On Windows through lockdownd

Apple's iPhone Configuration Utility can display the syslog on Windows.

bgm's trick for enabling system log

This method will constantly write syslog output to a file. This is not recommended as it is slower, and can become fairly large. Install "syslogd to /var/log/syslog" from saurik's repo and reboot your device.
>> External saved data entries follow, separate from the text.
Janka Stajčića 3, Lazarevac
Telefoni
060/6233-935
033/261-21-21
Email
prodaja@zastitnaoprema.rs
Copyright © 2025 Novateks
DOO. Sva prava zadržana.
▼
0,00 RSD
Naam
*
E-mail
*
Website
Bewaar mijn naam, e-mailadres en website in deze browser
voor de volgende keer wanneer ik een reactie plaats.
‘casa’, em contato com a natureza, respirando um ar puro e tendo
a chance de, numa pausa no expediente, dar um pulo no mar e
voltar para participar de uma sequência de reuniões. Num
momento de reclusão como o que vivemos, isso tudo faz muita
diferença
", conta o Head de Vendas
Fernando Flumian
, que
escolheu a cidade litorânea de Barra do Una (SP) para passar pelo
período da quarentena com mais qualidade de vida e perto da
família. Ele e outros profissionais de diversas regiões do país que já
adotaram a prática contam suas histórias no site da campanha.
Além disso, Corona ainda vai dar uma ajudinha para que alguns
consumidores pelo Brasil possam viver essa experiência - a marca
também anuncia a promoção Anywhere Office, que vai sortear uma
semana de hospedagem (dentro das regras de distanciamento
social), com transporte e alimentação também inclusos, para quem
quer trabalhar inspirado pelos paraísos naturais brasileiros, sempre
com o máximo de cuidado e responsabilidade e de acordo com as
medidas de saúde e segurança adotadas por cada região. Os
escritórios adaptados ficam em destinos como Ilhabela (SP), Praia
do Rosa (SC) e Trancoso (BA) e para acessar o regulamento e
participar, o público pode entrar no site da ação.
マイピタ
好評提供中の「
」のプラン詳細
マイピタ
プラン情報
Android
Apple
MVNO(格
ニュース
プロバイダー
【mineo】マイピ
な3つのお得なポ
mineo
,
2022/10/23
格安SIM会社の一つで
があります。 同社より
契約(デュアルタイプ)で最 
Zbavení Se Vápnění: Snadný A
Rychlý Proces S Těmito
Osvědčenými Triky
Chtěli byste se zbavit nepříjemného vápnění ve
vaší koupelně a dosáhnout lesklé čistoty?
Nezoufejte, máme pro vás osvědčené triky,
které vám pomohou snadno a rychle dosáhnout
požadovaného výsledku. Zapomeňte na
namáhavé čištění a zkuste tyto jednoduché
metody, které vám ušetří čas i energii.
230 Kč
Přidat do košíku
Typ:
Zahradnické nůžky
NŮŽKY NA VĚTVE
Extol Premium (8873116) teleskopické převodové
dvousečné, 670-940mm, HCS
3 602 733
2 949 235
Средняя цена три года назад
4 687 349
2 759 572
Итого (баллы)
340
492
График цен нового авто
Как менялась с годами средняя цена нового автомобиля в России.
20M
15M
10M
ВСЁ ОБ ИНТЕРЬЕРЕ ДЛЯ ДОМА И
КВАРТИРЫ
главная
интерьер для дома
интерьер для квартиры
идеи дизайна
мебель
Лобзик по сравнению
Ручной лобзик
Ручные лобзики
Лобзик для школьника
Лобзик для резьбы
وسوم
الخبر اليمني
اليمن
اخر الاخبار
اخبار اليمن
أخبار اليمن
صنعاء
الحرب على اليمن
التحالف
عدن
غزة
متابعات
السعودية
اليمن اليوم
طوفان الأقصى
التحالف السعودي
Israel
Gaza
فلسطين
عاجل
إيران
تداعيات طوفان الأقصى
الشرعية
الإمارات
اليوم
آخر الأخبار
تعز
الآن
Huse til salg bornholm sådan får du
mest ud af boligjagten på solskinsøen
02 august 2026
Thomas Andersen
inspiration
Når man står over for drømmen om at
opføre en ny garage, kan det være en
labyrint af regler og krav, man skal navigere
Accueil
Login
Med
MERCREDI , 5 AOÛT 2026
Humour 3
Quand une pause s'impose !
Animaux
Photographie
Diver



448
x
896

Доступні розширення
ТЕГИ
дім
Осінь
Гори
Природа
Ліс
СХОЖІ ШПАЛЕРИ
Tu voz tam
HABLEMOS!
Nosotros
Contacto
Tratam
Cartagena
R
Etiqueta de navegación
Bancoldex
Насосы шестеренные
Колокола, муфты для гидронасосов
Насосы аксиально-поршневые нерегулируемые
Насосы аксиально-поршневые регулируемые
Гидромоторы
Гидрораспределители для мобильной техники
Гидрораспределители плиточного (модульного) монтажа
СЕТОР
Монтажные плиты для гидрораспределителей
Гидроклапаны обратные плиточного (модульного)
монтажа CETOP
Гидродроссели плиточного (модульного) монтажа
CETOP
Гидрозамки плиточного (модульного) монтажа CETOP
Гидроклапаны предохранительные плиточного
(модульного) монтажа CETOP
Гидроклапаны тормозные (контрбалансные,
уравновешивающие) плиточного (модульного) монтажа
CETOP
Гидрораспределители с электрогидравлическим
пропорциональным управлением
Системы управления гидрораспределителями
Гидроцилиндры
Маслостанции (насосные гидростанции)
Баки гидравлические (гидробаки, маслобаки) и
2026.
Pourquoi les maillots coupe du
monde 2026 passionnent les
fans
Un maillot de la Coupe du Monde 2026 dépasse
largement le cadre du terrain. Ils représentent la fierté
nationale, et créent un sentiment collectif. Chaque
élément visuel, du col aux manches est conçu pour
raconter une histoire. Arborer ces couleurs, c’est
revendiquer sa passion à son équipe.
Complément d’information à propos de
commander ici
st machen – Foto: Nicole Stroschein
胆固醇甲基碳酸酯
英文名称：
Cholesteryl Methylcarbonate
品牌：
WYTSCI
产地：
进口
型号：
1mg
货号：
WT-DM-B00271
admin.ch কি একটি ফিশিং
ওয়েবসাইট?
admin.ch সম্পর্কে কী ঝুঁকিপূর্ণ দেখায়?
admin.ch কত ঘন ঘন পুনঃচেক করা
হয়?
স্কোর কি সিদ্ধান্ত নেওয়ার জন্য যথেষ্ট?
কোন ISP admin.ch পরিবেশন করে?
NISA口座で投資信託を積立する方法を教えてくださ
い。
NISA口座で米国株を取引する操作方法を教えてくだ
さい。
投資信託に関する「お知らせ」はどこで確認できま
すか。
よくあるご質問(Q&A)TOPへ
If you don't want to reboot, you can restart the syslogd instead:

launchctl unload /System/Library/LaunchDaemons/com.apple.syslogd.plist
launchctl load /System/Library/LaunchDaemons/com.apple.syslogd.plist

/var/log/syslog will now be appended to automatically, and you can watch it like so:

tail -f /var/log/syslog

(The "tail" command is in the package "Core Utilities" (coreutils) in the Cydia/Telesphoreo repository.) If you keep your device full of data, be careful you don't fill the disk. Unix systems tend to break when they can't write to the syslog. Keep an eye on it or employ some log rotation.

To disable syslog writing, run:

rm /var/log/syslog;
mknod /var/log/syslog c 3 2

This will delete (rm) the file and create a /dev/null. (mknod *** c 3 2)

To re-enable syslog writing, run:

rm /var/log/syslog
touch /var/log/syslog

This will delete (rm) the file and and make a blank regular file. (touch)

SBSettings Toggle

An SBSettings toggle for enabling/disabling the syslog in this way is available at BigBoss' Cydia repository. Ensure "syslogd to /var/log/syslog" is installed - the toggle package hasn't marked it as a dependency.

On OS X or Windows through cinject

  1. Plug your device into your computer.
  2. Download cinject from this Dev Team blog post (for OS X and Windows).
  3. Unzip the file.
  4. Open up a terminal on your computer (if you use OS X, you can use the Terminal application in the /Applications/Utilities/ folder.)
  5. Assuming you're using OS X and have downloads configured to use the default Downloads folder, run this command (copy and paste it and then hit the return key): cd ~/Downloads/cinject-0.5.4 and then run ./cinject -w
  6. That should display the running syslog from your device.